For any given slope, the higher β with respect to φ′₀ (increasing 1—tanφ′₀/tanβ in the horizontal axis in Figure 5), the greater the tendency to gain kinetic energy, increasing FRI. FRI also increases with decreasing c′₁ with respect to c′₀ (second number in the legend, c′₁/c′₀, Figure 5). Furthermore, the greater the difference between φ′₀ and φ′₁ (represented by the first number in the legend, (tanφ′₀—tanφ′₁)/tanβ, Figure 5), the more kinetic energy is gained. As expected, the higher the slope angle and the lower the final strength, the greater the kinetic energy gained for the same initial strength φ′₀.

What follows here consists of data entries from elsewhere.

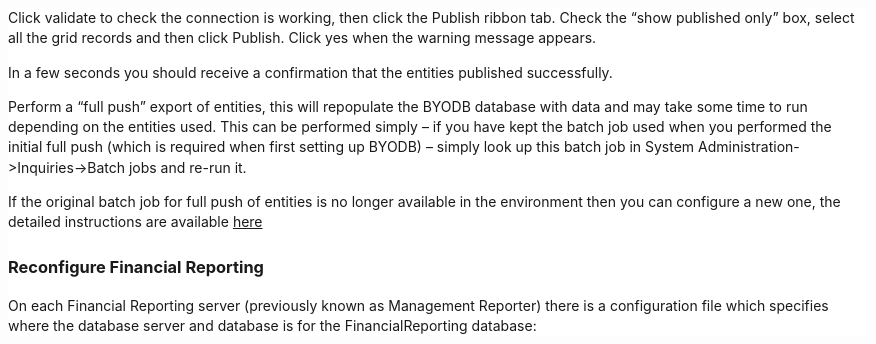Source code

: Click validate to check the connection is working, then click the Publish ribbon tab. Check the “show published only” box, select all the grid records and then click Publish. Click yes when the warning message appears.

In a few seconds you should receive a confirmation that the entities published successfully.

Perform a “full push” export of entities, this will repopulate the BYODB database with data and may take some time to run depending on the entities used. This can be performed simply – if you have kept the batch job used when you performed the initial full push (which is required when first setting up BYODB) – simply look up this batch job in System Administration->Inquiries->Batch jobs and re-run it.

If the original batch job for full push of entities is no longer available in the environment then you can configure a new one, the detailed instructions are available [here](../analytics/export-entities-to-your-own-database.md#exporting-data-into-your-database)

### Reconfigure Financial Reporting

On each Financial Reporting server (previously known as Management Reporter) there is a configuration file which specifies where the database server and database is for the FinancialReporting database:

It is not so straightforward to predict the effect of different φ′₀ values on the energy when the soil reaches its final strength. Figure 6 compares the FRI values as a function of φ′₀ obtained with β of 38° and 28° and φ′₁ of 5° and 20° while taking c′₁ as the 40% of c′₀. As expected, fixing φ′₁, FRI increases with increasing β for any φ′₀. Moreover, fixing β, FRI increases with decreasing φ′₁. However, for any given β and φ′₁ values, FRI increases with φ′₀: the higher the soil strength before failure, the greater the kinetic energy of the soil after reaching its ultimate strength. As noted above, the soil dissipates the stored mechanical energy (shaded area in Figure 4b) when reaching its ultimate strength. The higher the soil strength before initiating the failure mechanism, the larger the shaded area. Therefore, the base shear zone will have more energy stored, and the kinetic energy gained when reaching the ultimate strength will be greater.

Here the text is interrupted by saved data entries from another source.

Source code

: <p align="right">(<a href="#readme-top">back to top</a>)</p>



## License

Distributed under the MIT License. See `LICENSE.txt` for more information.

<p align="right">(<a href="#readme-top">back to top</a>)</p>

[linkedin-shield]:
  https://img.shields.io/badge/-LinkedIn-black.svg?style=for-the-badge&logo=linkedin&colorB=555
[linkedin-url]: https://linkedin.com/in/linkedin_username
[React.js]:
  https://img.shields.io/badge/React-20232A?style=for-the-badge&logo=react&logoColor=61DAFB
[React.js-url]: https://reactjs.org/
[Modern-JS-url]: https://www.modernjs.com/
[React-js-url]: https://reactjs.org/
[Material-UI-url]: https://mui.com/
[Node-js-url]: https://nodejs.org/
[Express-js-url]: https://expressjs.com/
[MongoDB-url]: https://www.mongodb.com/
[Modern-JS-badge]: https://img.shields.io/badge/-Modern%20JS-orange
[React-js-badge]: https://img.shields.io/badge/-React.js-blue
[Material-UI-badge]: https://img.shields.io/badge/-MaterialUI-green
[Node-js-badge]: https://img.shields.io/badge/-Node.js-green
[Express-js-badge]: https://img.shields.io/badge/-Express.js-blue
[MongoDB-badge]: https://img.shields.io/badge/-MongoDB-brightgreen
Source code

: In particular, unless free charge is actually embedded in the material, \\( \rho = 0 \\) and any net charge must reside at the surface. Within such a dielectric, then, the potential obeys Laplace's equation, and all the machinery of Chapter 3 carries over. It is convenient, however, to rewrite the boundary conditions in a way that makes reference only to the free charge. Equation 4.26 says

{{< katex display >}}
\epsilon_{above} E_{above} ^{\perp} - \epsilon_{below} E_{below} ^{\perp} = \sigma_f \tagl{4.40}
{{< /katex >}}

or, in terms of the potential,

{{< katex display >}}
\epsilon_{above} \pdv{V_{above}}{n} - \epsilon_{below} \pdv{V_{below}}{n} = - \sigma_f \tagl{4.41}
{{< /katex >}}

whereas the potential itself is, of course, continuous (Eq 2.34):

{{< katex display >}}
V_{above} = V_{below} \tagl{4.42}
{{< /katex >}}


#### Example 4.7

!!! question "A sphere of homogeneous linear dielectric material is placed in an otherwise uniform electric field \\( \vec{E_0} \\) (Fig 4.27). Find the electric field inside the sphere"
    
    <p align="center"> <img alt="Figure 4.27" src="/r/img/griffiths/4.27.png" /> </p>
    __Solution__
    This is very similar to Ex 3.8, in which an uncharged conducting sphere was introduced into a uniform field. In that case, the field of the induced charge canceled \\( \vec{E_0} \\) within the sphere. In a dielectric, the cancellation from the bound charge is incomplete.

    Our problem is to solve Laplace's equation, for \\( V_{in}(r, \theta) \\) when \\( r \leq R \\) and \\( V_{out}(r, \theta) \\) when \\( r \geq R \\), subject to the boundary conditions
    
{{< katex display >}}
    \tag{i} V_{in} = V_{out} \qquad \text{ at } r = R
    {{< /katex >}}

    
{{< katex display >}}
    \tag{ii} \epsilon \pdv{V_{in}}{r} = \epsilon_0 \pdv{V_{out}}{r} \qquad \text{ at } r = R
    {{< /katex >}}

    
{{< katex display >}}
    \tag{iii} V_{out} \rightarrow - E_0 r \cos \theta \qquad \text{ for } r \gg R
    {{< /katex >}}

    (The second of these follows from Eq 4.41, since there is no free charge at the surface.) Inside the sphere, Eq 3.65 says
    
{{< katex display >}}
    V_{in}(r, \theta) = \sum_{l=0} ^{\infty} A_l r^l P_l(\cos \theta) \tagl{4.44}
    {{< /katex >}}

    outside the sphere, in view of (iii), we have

It should be noted that as Equation (7) indicates, assuming a certain cohesion and bulk density, the greater φ′₀, the greater z_F. This is shown in Figure 7, in which the dimensionless depth of the failure ρgz_F/c′₀ is represented. As noted above, for mobilization to begin, the wetting front must reach z_F. For a given initial water content profile, the probability that the wetting front reaches a certain depth is related to the probability of a rainfall event of enough duration for it to occur. For a greater z_F value, such a rainfall event is less likely. Therefore, it may be questionable to compare the value of FRI for different values of φ′₀ (Figure 6) since it involves comparing processes of different probabilities P of occurrence. The comparison would be more consistent if this probability were introduced in the calculation of FRI, analyzing, for instance, the value of P(FRI). However, such an analysis is beyond the scope of this paper. This study aims to analyze not the damage that a landslide could cause, characterized by P(FRI), but rather how vulnerable a slope is to the mobilization derived from a decrease in φ′. Then, FRI can be considered a good indicator of this vulnerability.

5. Conclusions

The analysis of the mobilization of a partially saturated infinite slope was presented. Initial dry conditions were assumed, and a Mohr-Coulomb failure model was adopted. Based on the symmetry of the slope, the stress state of the translational block that defines the analyzed failure mechanism was derived. The application of the Work-Energy Theorem made it possible to obtain an estimate of the speed of the block when the soil strength capacity is reduced to its ultimate value. A failure risk index was defined from the expression of that speed. In addition, an energy analysis was carried out, which illustrates an aspect of practical interest: the kinetic energy of the sliding system is greater for more resistant soils when that ultimate strength is reached.